If no package is specified, it prints all the rdatasets, and if all is passed as the function argument then all the package names are displayed.
Note
The function argument package_name takes a list as an input when you want to display rdatasets based on the packages.
If you want to display all packages names, set package_name argument to all (refer to the example below).
>>> import retriever as rt
>>>
>>> # Display all Rdatasets
>>> rt.display_all_rdataset_names()
List of all available Rdatasets
Package: aer Dataset: affairs Script Name: rdataset-aer-affairs
Package: aer Dataset: argentinacpi Script Name: rdataset-aer-argentinacpi
Package: aer Dataset: bankwages Script Name: rdataset-aer-bankwages
...
Package: vcd Dataset: vonbort Script Name: rdataset-vcd-vonbort
Package: vcd Dataset: weldondice Script Name: rdataset-vcd-weldondice
Package: vcd Dataset: womenqueue Script Name: rdataset-vcd-womenqueue
>>>
>>> # Display all the Rdatasets present in packages 'aer' and 'drc'
>>> rt.display_all_rdataset_names(['aer', 'drc'])
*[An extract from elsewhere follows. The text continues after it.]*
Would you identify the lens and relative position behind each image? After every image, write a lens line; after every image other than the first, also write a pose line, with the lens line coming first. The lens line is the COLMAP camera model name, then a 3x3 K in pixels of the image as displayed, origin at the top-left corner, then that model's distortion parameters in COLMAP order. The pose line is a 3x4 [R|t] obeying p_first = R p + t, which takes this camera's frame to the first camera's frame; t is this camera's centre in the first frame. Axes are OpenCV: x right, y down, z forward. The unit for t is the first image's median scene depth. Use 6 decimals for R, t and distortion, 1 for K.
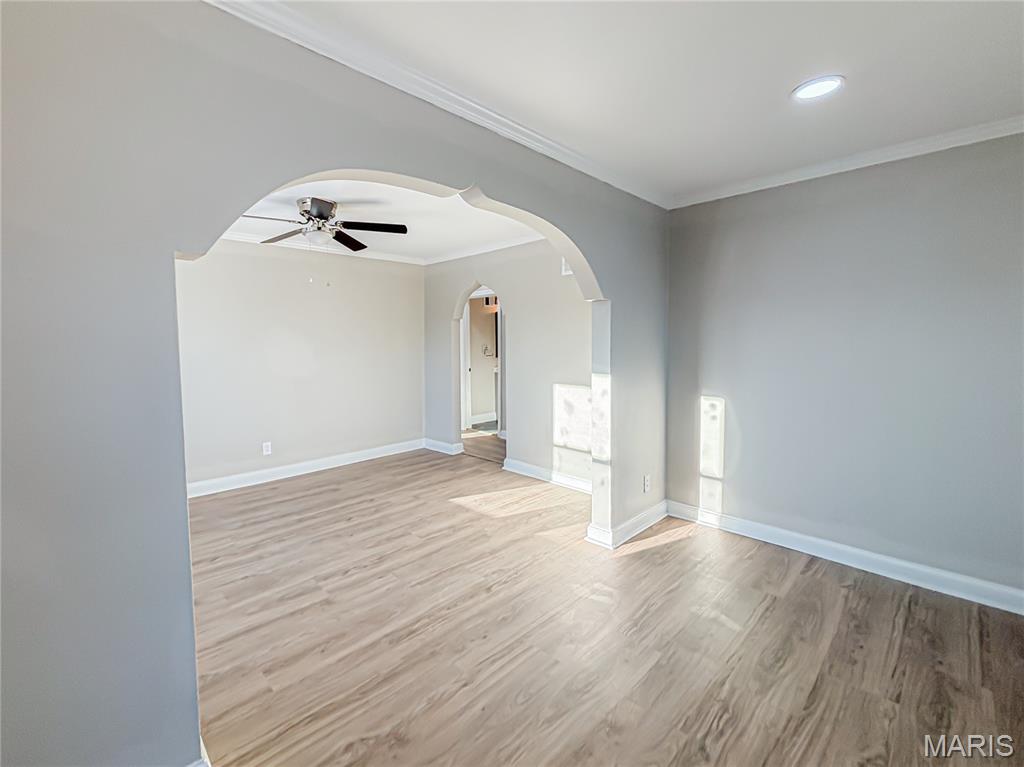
lens RADIAL K [[417.6, 0, 512.0], [0, 417.6, 383.5], [0, 0, 1]] dist [-0.000528, -0.000072]
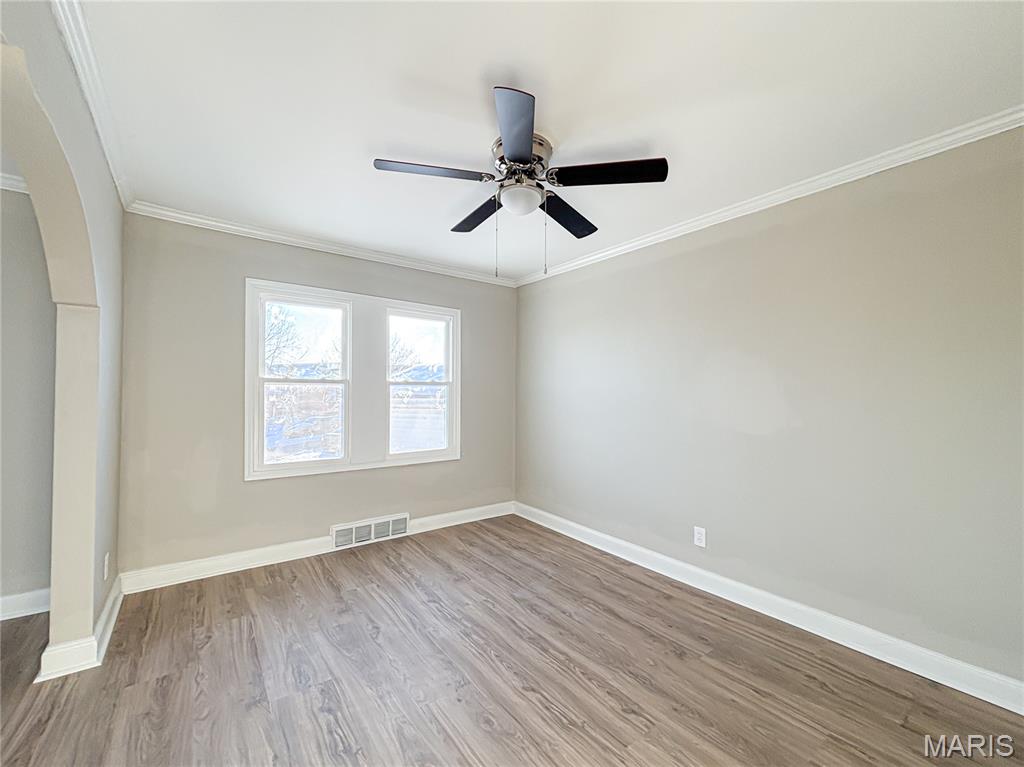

List of all available Rdatasets in packages: ['aer', 'drc']
Package: aer Dataset: affairs Script Name: rdataset-aer-affairs
Package: aer Dataset: argentinacpi Script Name: rdataset-aer-argentinacpi
Package: aer Dataset: bankwages Script Name: rdataset-aer-bankwages
...
Package: drc Dataset: spinach Script Name: rdataset-drc-spinach
Package: drc Dataset: terbuthylazin Script Name: rdataset-drc-terbuthylazin
Package: drc Dataset: vinclozolin Script Name: rdataset-drc-vinclozolin
>>>
>>> # Display all the packages in Rdatasets
>>> rt.display_all_rdataset_names('all')
List of all the packages present in Rdatasets
aer cluster dragracer fpp2 gt islr mass multgee plyr robustbase stevedata
asaur count drc gap histdata kmsurv mediation nycflights13 pscl rpart survival
boot daag ecdat geepack hlmdiag lattice mi openintro psych sandwich texmex
cardata datasets evir ggplot2 hsaur lme4 mosaicdata palmerpenguins quantreg sem tidyr
causaldata dplyr forecast ggplot2movies hwde lmec mstate plm reshape2 stat2data vcd
Downloading a Rdataset¶
>>> import retriever as rt
>>> rt.download('rdataset-drc-earthworms')
Installing a Rdataset¶
>>> import retriever as rt
>>> rt.install_postgres('rdataset-mass-galaxies')
Note
For downloading or installing the Rdatasets, the script name should follow the syntax given below.
The script name should be rdataset-<package name>-<dataset name>. The package name and dataset name
should be valid.
- Example:
Correct:
rdataset-drc-earthwormsIncorrect:
rdataset-drcearthworms,rdatasetdrcearthworms